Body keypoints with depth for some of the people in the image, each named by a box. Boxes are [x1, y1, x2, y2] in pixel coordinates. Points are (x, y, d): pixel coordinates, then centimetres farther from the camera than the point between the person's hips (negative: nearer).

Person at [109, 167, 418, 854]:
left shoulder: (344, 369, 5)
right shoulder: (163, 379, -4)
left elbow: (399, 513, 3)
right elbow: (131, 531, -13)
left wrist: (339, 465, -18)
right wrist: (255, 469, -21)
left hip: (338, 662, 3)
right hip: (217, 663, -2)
════════
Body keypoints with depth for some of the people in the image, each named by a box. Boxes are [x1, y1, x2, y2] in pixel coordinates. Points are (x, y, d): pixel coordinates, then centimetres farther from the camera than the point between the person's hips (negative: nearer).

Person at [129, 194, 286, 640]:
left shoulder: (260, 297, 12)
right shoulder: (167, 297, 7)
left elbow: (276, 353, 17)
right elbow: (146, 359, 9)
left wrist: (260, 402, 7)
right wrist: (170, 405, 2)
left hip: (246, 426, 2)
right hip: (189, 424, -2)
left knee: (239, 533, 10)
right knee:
════════
Copy out everything from the line containing "right shoulder: (163, 379, -4)" down to the line containing "right hip: (217, 663, -2)", changing "wrist" to "hand" and leaving the rest as it is.

right shoulder: (163, 379, -4)
left elbow: (399, 513, 3)
right elbow: (131, 531, -13)
left hand: (339, 465, -18)
right hand: (255, 469, -21)
left hip: (338, 662, 3)
right hip: (217, 663, -2)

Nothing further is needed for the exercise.